For both the --nat and --tproxy modes you'll need to enable IP forwarding:
sysctl -w net.ipv4.ip_forward=1
(This turns your machine into a router, so you might want to be careful with your configuration if you are connecting to the Internet through a network you don't control or you might annoy your local sysadmin if you make a mistake!)
For IPv6, the equivalent sysctl is:
sysctl -w net.ipv6.conf.all.forwarding=1
Example iptables commands for --nat mode
Assuming hostapd is running on wlan0:
iptables -t nat -A PREROUTING -i wlan0 -p tcp -j REDIRECT --to-port 8443
If you want to intercept local connections from your own machine, then you will
need to run the MITM tool as a different user (nobody in this example) to
prevent it intercepting the connections it opens itself:
iptables -t nat -A OUTPUT -p tcp -m owner --uid-owner nobody -j ACCEPT
iptables -t nat -A OUTPUT -p tcp -j REDIRECT --to-port 8443
I haven't had any luck in getting ARP spoofing working together with the NAT mode, therefore the tool also supports transparent proxying which I have managed to get working with ARP spoofing.
Change iptables to ip6tables if you want to use IPv6 instead. Note that
IPv6 NAT requires Linux 3.7 or above (and a recent enough version of the
user-space iptables tools too).
Example iptables commands for --tproxy mode
Assuming 192.168.0.1 is the gateway and 192.168.0.100 is the computer whose
traffic you wish to intercept, first start up two arpspoof instances:
arpspoof -t 192.168.0.1 192.168.0.100
arpspoof -t 192.168.0.100 192.168.0.1
Disable reverse path filtering (again, be careful, lest you annoy a sysadmin):
sysctl -w net.ipv4.conf.all.rp_filter=0
Add a separate routing table for 'marked' packets which delivers them locally:
ip rule add fwmark 1 lookup 100
ip route add local default dev lo table 100
Add iptables rules which transparently proxy any incoming connections passing through the machine:
iptables -t mangle -N DIVERT
iptables -t mangle -A DIVERT -j MARK --set-mark 1
iptables -t mangle -A DIVERT -j ACCEPT
iptables -t mangle -A PREROUTING -p tcp -m socket -j DIVERT
iptables -t mangle -A PREROUTING -p tcp -j TPROXY --tproxy-mark 0x1/0x1 --on-port 8443
The transparent proxying configuration is tricky to set up, the Squid website
has some tips which are applicable.

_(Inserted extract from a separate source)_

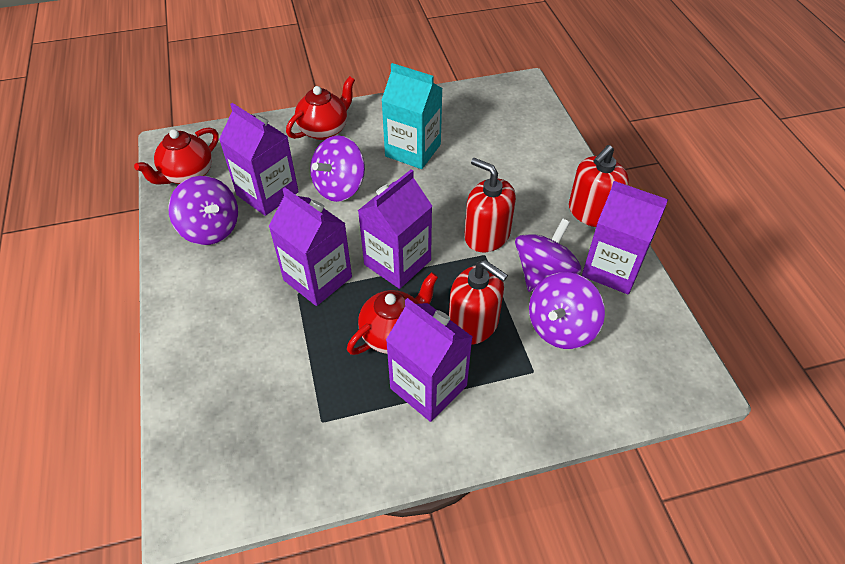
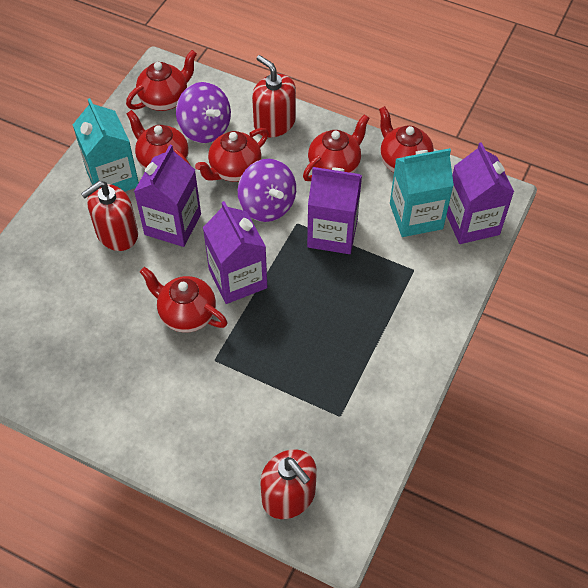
purple carton: [219,103,299,216] [269,188,352,306] [358,170,432,289] [386,298,473,422] [582,181,668,294] = 5 -> [134,145,201,247] [203,201,267,304] [307,167,362,254] [447,142,514,244] = 4
purple spinning top: [168,176,238,245] [310,135,365,202] [515,218,581,292] [529,272,605,349] = 4 -> [176,82,231,143] [238,159,296,222] = 2
red teapot: [134,127,219,185] [286,76,355,140] [347,272,438,355] = 3 -> [126,50,197,111] [126,110,190,169] [140,267,227,333] [195,128,269,182] [303,114,369,181] [379,106,434,173] = 6
turquoise carton: [381,63,443,169] = 1 -> [73,98,139,192] [390,148,454,237] = 2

If possible, stick with --nat
mode.
As with --nat mode, you can replace iptables with ip6tables if you want
to use IPv6. You'll also need to pass the -6 flag to the ip command.
Changing the rp_filter sysctl is not required for IPv6.
Certificate Hostname Mode
This is set to determine the value of the Common Name and Subject Alternative Name fields in the generated certificates.
--matching-hostname: use the same CN and SAN as the real certificate.--unmatching-hostname: use a CN which does not match the one in the real certificate.
Certificate Trust Mode
This is set to determine if the generate certificates are signed with the trusted certificate authority (whose certificate is installed on the phone) or the untrusted certificate authority (whose certificate is not installed on the phone).
--trusted--untrusted
Types of Vulnerability
For each combination of hostname and trust mode, if the client accepts a connection which the MITM tool has intercepted then the following vulnerability is present:
| Hostname Mode | Trust Mode | Vulnerability |
|---|---|---|
| matching | trusted | Client does not use certificate pinning. |
| matching | untrusted | Client uses a permissive X509TrustManager. |
| unmatching | trusted | Client uses a permissive HostnameVerifier. |
| unmatching | untrusted | Client performs no certificate validation. |
Dependencies
The following Java libraries are used by the tools:
- Soot
- Paddle (optional)
- Jedd (optional)
- JOpt Simple
- Bouncy Castle
- Java Native Access
License
The tools are available under Version 2.0 of the Apache License. The
full terms of the Apache License are available in the LICENSE file.